Download or read book Building Machine Learning Systems with Python written by Willi Richert and published by Packt Publishing Ltd. This book was released on 2013-01-01 with total page 431 pages. Available in PDF, EPUB and Kindle. Book excerpt: This is a tutorial-driven and practical, but well-grounded book showcasing good Machine Learning practices. There will be an emphasis on using existing technologies instead of showing how to write your own implementations of algorithms. This book is a scenario-based, example-driven tutorial. By the end of the book you will have learnt critical aspects of Machine Learning Python projects and experienced the power of ML-based systems by actually working on them.This book primarily targets Python developers who want to learn about and build Machine Learning into their projects, or who want to pro.
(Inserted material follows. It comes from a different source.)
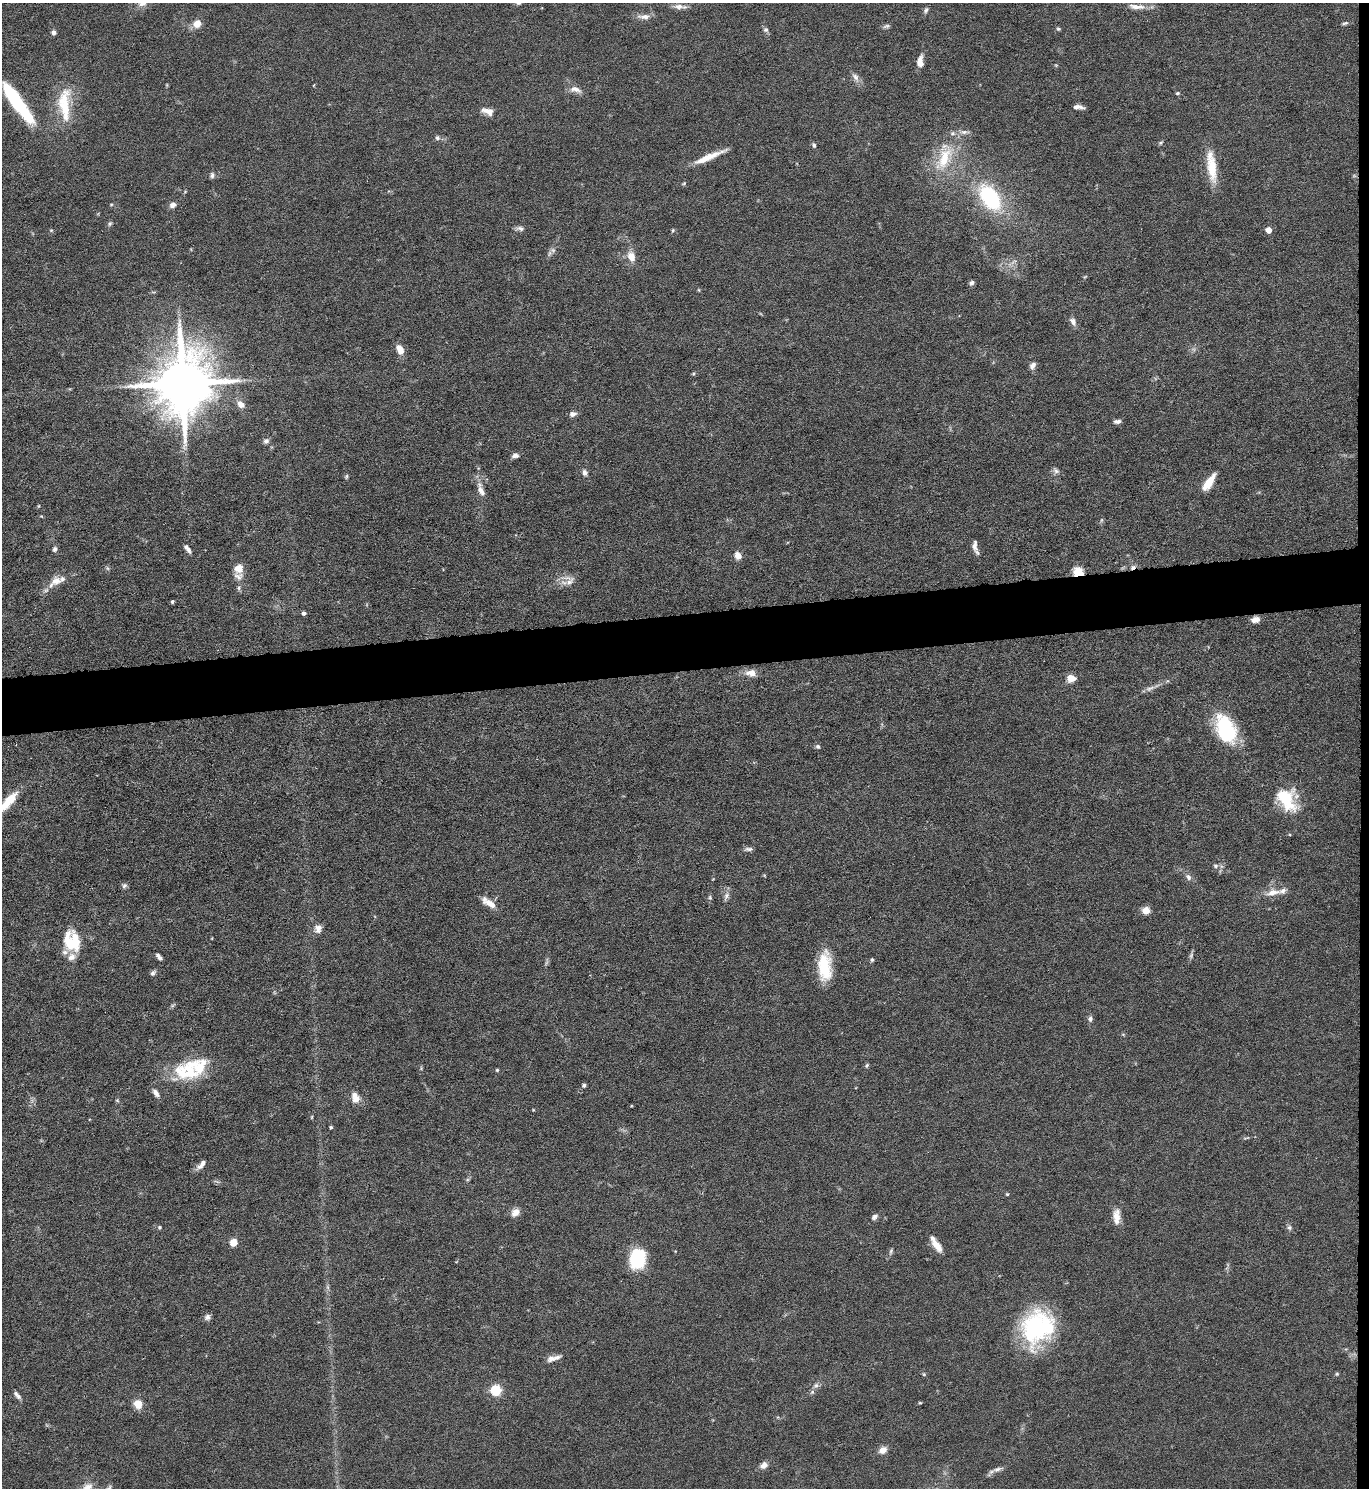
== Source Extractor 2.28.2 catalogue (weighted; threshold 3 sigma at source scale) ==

Book Statistical Methods for Machine Learning

Download or read book Statistical Methods for Machine Learning written by Jason Brownlee and published by Machine Learning Mastery. This book was released on 2018-05-30 with total page 291 pages. Available in PDF, EPUB and Kindle. Book excerpt: Statistics is a pillar of machine learning. You cannot develop a deep understanding and application of machine learning without it. Cut through the equations, Greek letters, and confusion, and discover the topics in statistics that you need to know. Using clear explanations, standard Python libraries, and step-by-step tutorial lessons, you will discover the importance of statistical methods to machine learning, summary stats, hypothesis testing, nonparametric stats, resampling methods, and much more.
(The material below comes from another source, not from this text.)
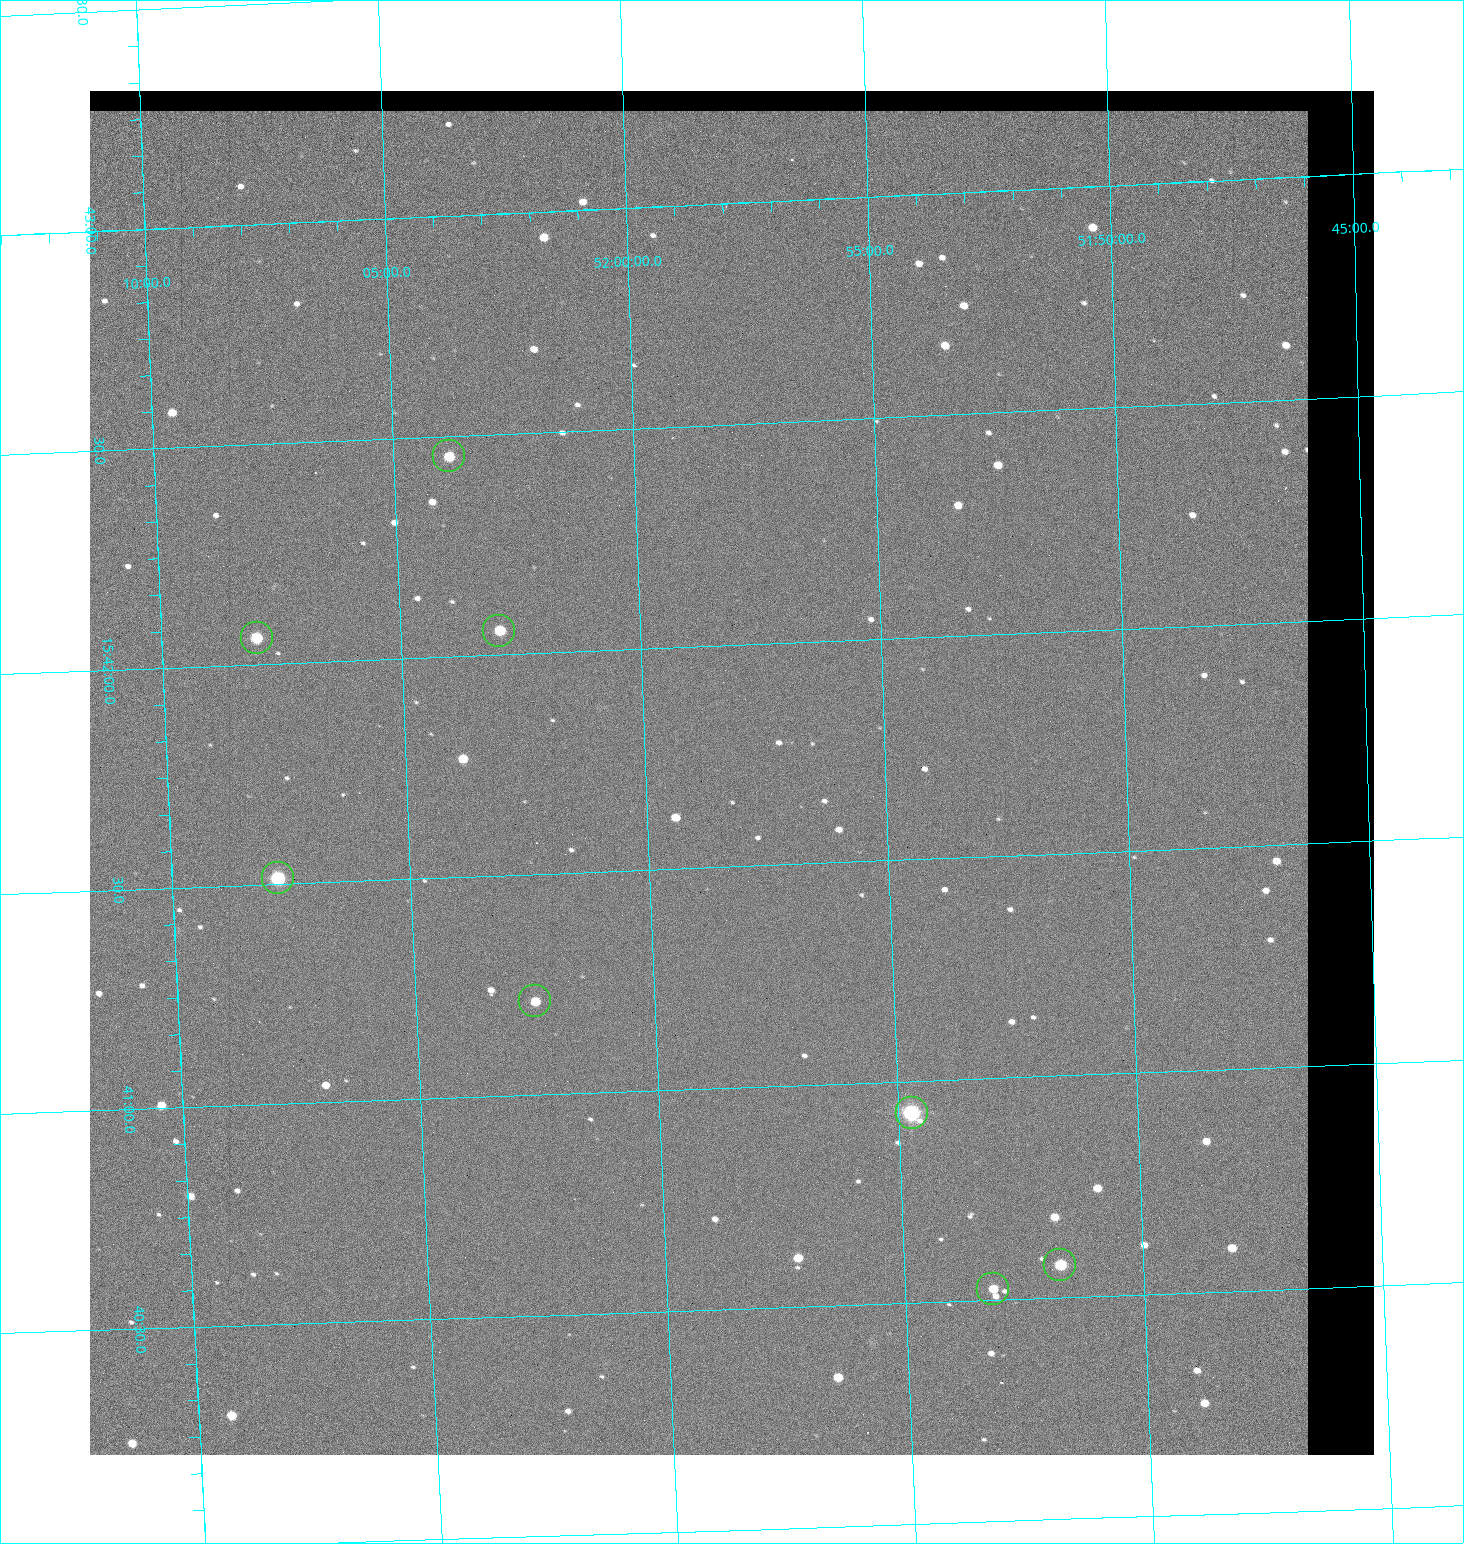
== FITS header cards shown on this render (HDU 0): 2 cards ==
NAXIS1  =                 1284 / length of data axis 1
NAXIS2  =                 1364 / length of data axis 2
Book Python Statistics Essential Training

Download or read book Python Statistics Essential Training written by Michele Vallisneri and published by . This book was released on 2018 with total page pages. Available in PDF, EPUB and Kindle. Book excerpt:

Book Introduction to Data Science

Download or read book Introduction to Data Science written by Laura Igual and published by Springer. This book was released on 2017-02-22 with total page 227 pages. Available in PDF, EPUB and Kindle. Book excerpt: This accessible and classroom-tested textbook/reference presents an introduction to the fundamentals of the emerging and interdisciplinary field of data science. The coverage spans key concepts adopted from statistics and machine learning, useful techniques for graph analysis and parallel programming, and the practical application of data science for such tasks as building recommender systems or performing sentiment analysis. Topics and features: provides numerous practical case studies using real-world data throughout the book; supports understanding through hands-on experience of solving data science problems using Python; describes techniques and tools for statistical analysis, machine learning, graph analysis, and parallel programming; reviews a range of applications of data science, including recommender systems and sentiment analysis of text data; provides supplementary code resources and data at an associated website.